### REQUIRED WORK
What you return must match the data below exactly, minus any pictures.
#####
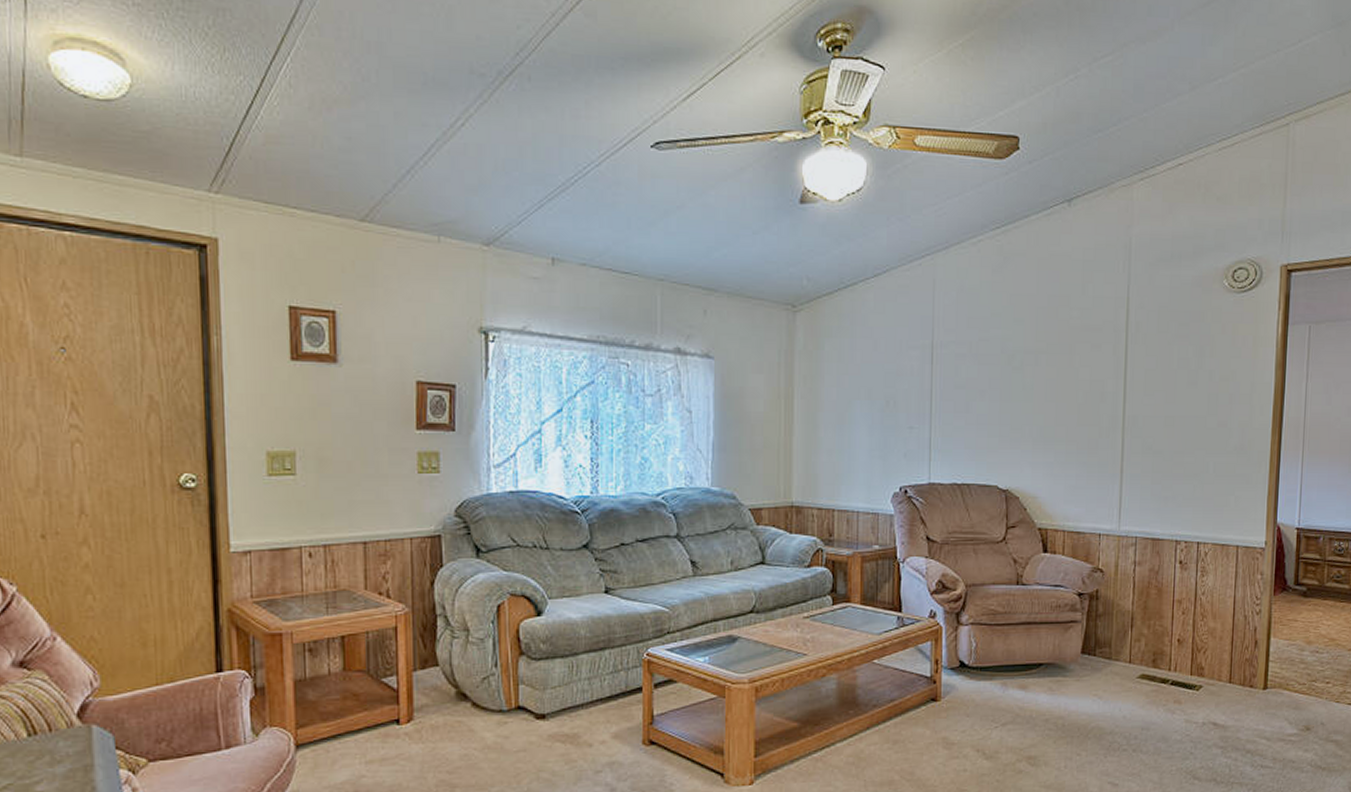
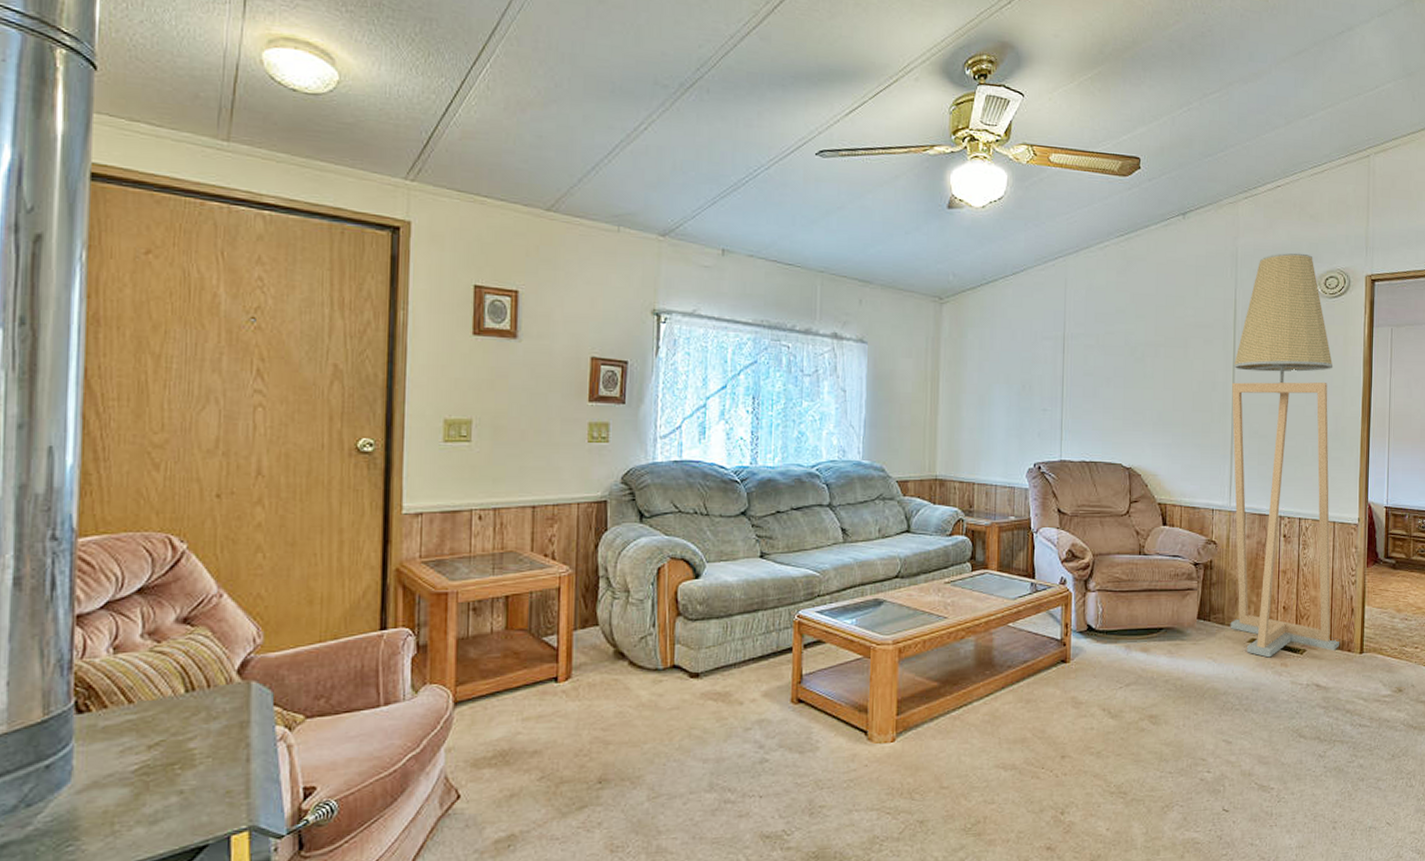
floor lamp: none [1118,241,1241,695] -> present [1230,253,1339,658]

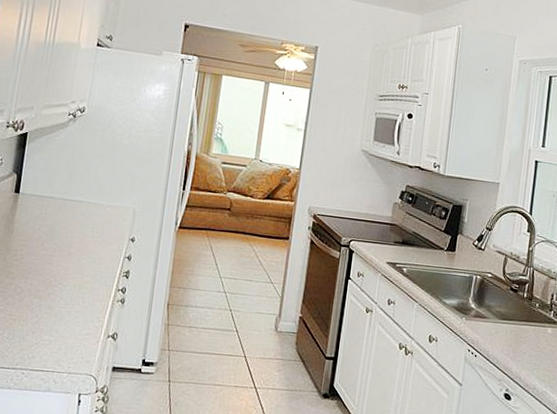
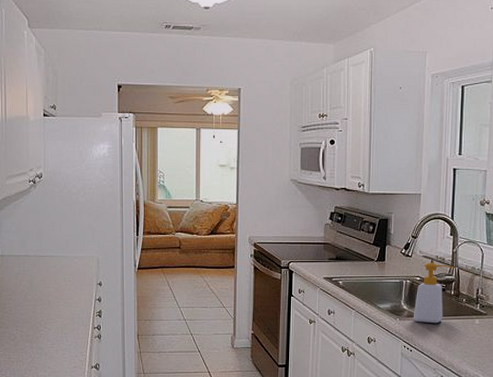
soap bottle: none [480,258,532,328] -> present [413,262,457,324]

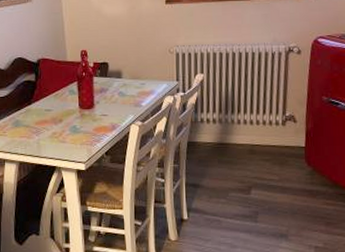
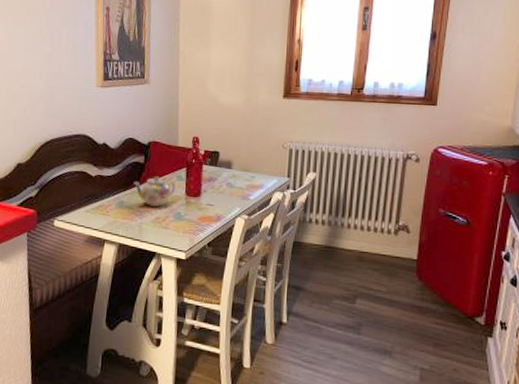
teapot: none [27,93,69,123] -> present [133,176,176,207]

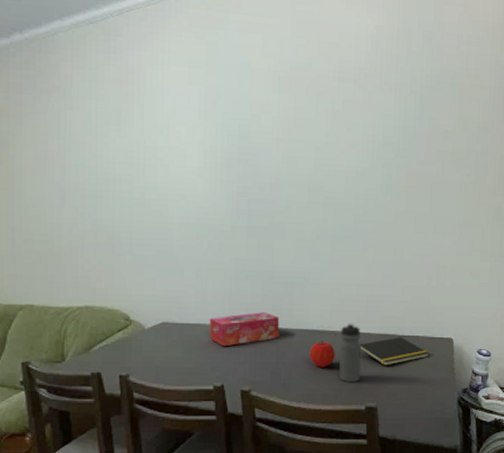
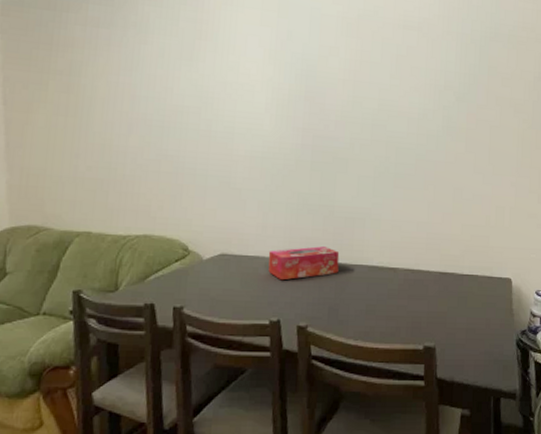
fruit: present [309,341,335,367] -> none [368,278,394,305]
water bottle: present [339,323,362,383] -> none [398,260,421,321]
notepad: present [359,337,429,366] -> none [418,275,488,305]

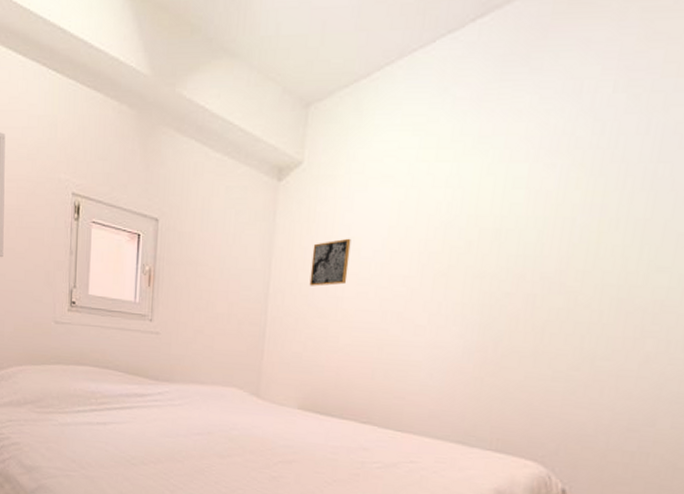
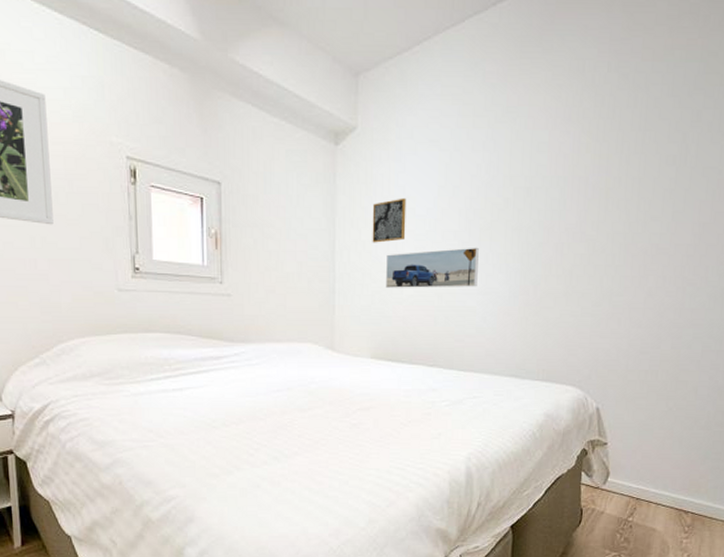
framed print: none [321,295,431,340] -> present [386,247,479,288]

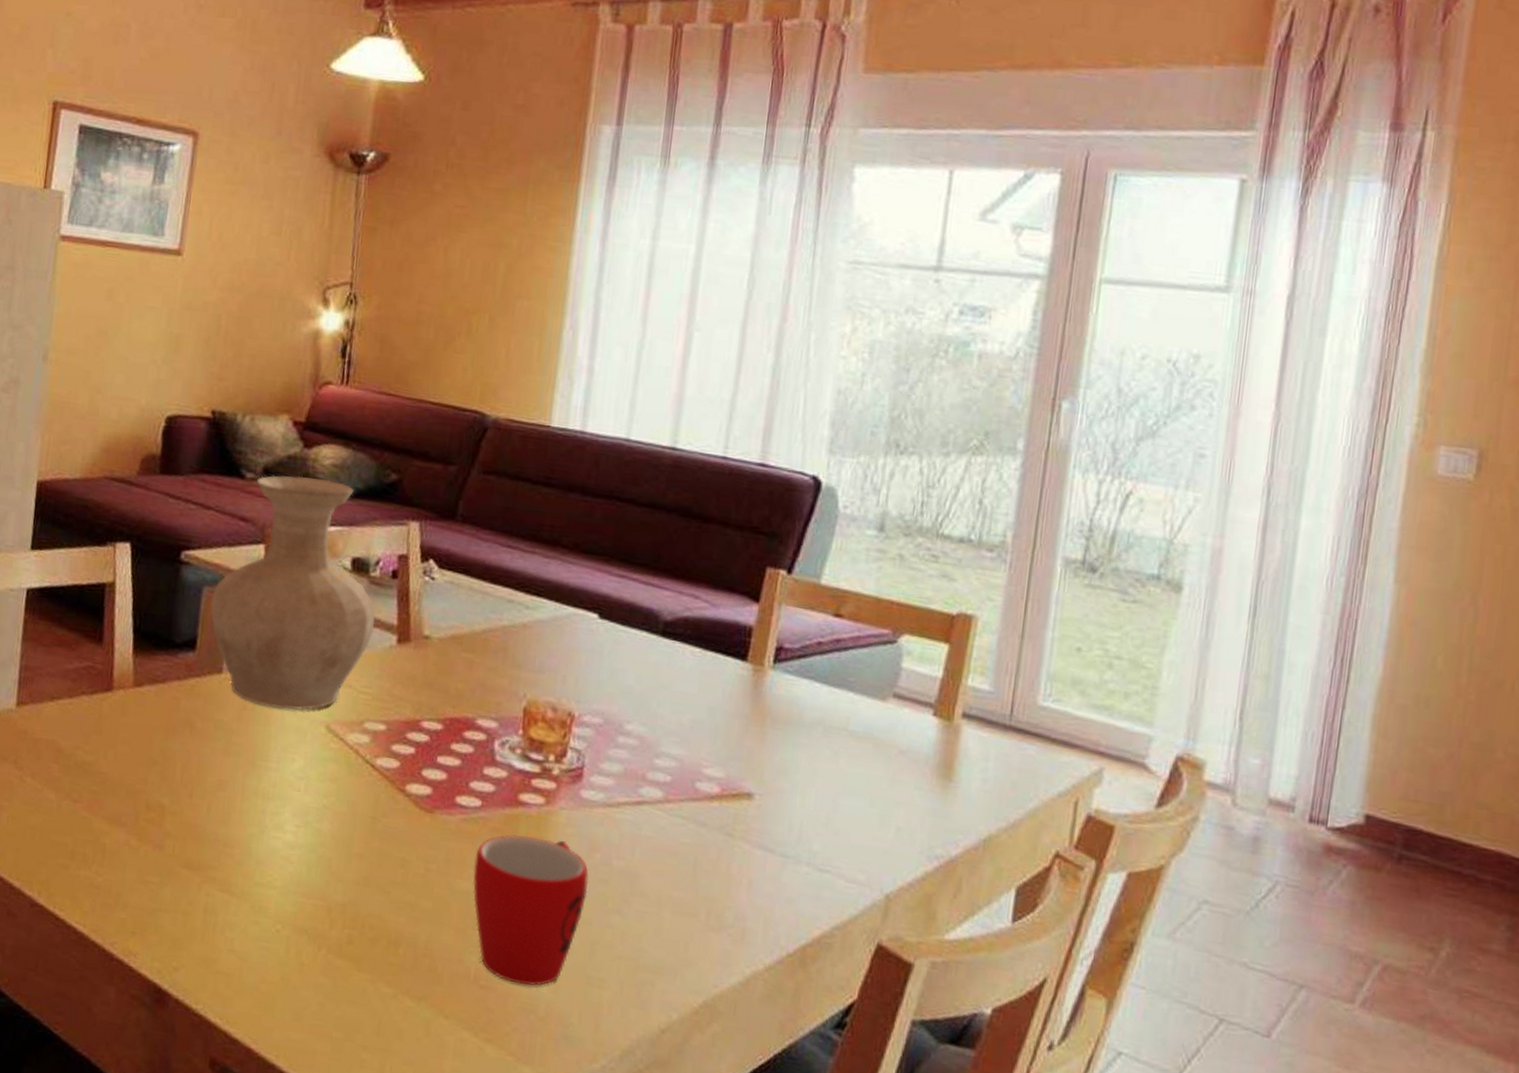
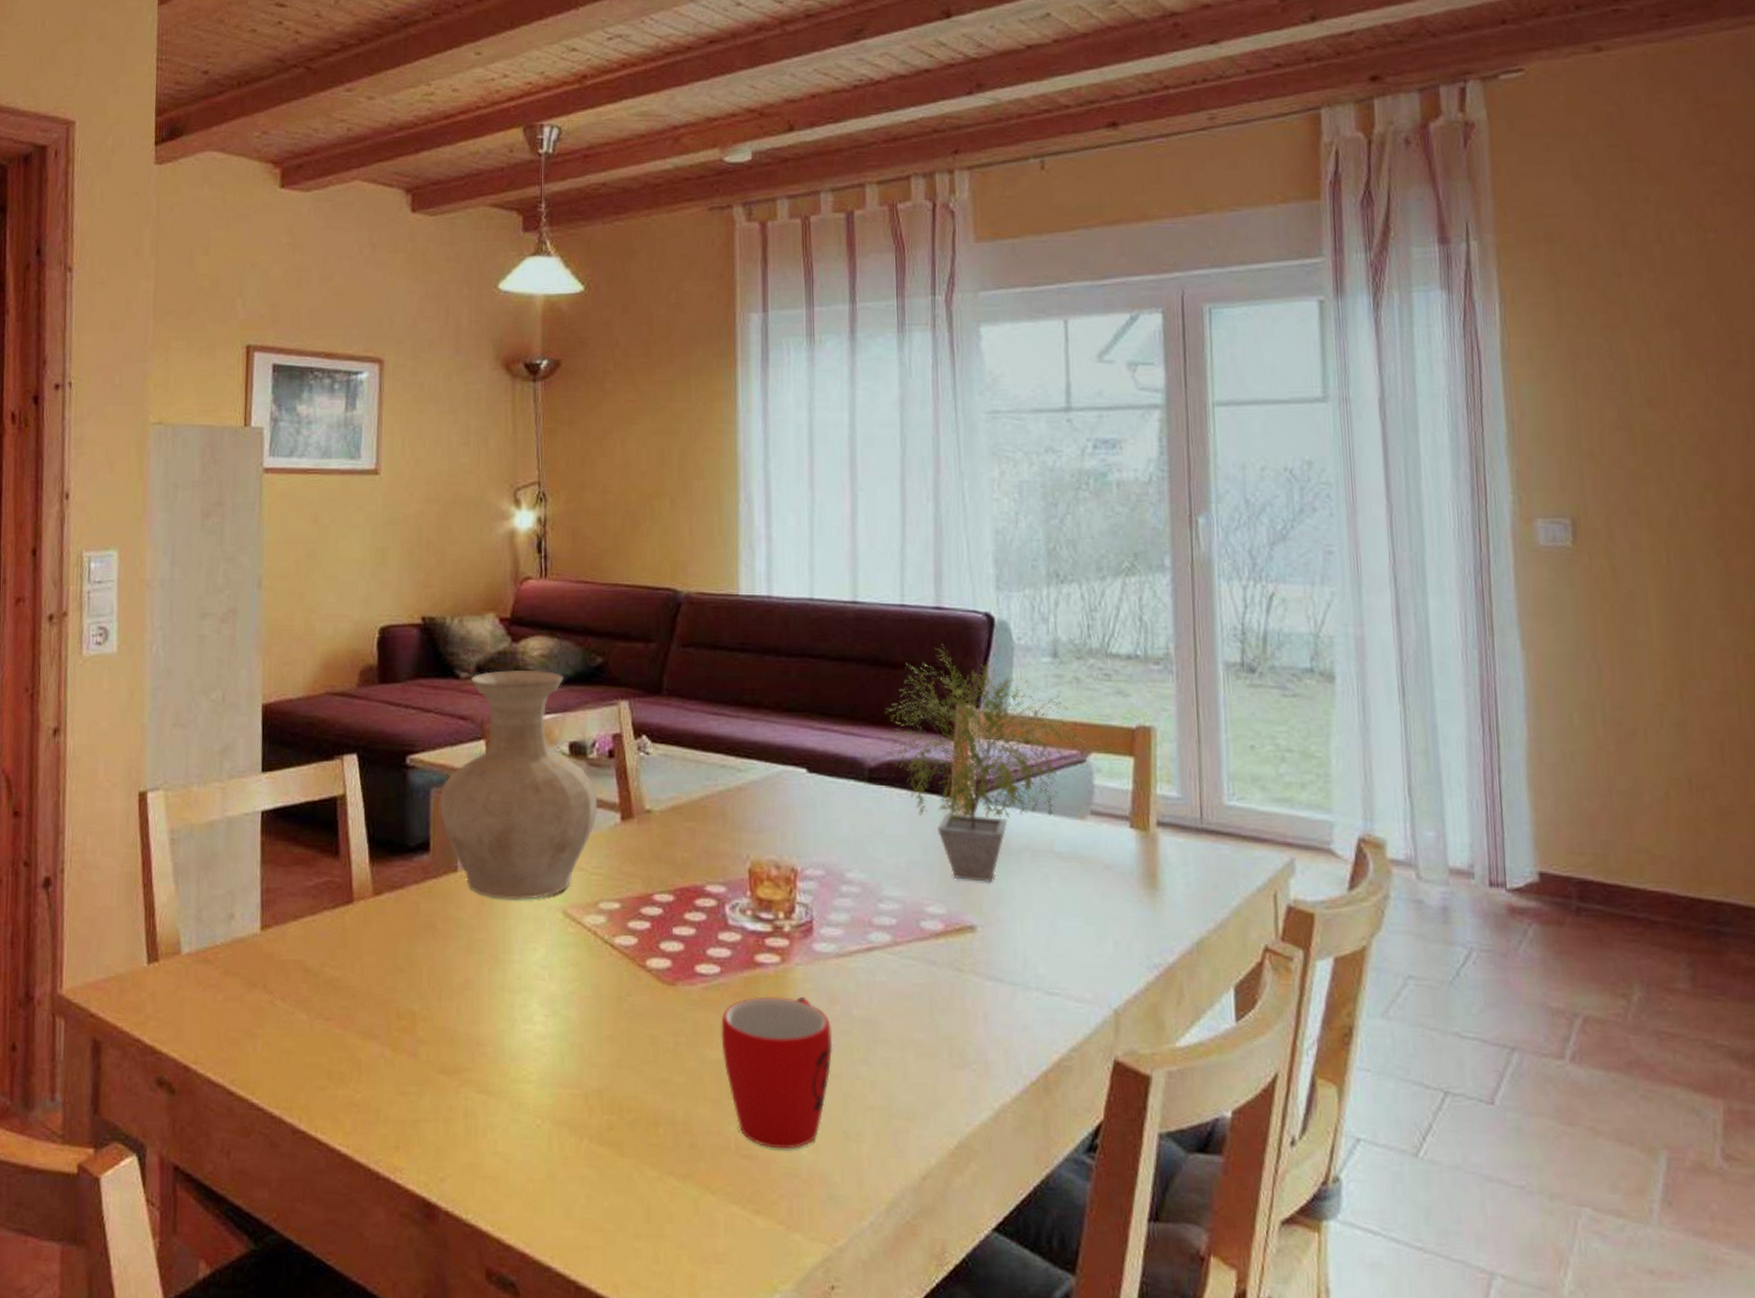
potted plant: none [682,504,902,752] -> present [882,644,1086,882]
#####
### ANSWER TO THIS TASK
floor lamp: none [1118,241,1241,695] -> present [1230,253,1339,658]

soap bottle: none [480,258,532,328] -> present [413,262,457,324]

teapot: none [27,93,69,123] -> present [133,176,176,207]

fruit: present [309,341,335,367] -> none [368,278,394,305]
water bottle: present [339,323,362,383] -> none [398,260,421,321]
notepad: present [359,337,429,366] -> none [418,275,488,305]

framed print: none [321,295,431,340] -> present [386,247,479,288]

potted plant: none [682,504,902,752] -> present [882,644,1086,882]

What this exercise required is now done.